» Aim of the task
Would you print the full listing word for word?

» Provided records
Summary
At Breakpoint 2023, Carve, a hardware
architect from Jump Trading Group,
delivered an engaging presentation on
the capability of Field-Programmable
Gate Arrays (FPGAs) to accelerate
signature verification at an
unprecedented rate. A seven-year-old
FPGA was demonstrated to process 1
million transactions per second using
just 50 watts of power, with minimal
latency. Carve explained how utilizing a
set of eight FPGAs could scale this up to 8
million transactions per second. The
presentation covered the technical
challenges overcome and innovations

» Expected output
Summary
At Breakpoint 2023, Carve, a hardware
architect from Jump Trading Group,
delivered an engaging presentation on
the capability of Field-Programmable
Gate Arrays (FPGAs) to accelerate
signature verification at an
unprecedented rate. A seven-year-old
FPGA was demonstrated to process 1
million transactions per second using
just 50 watts of power, with minimal
latency. Carve explained how utilizing a
set of eight FPGAs could scale this up to 8
million transactions per second. The
presentation covered the technical
challenges overcome and innovations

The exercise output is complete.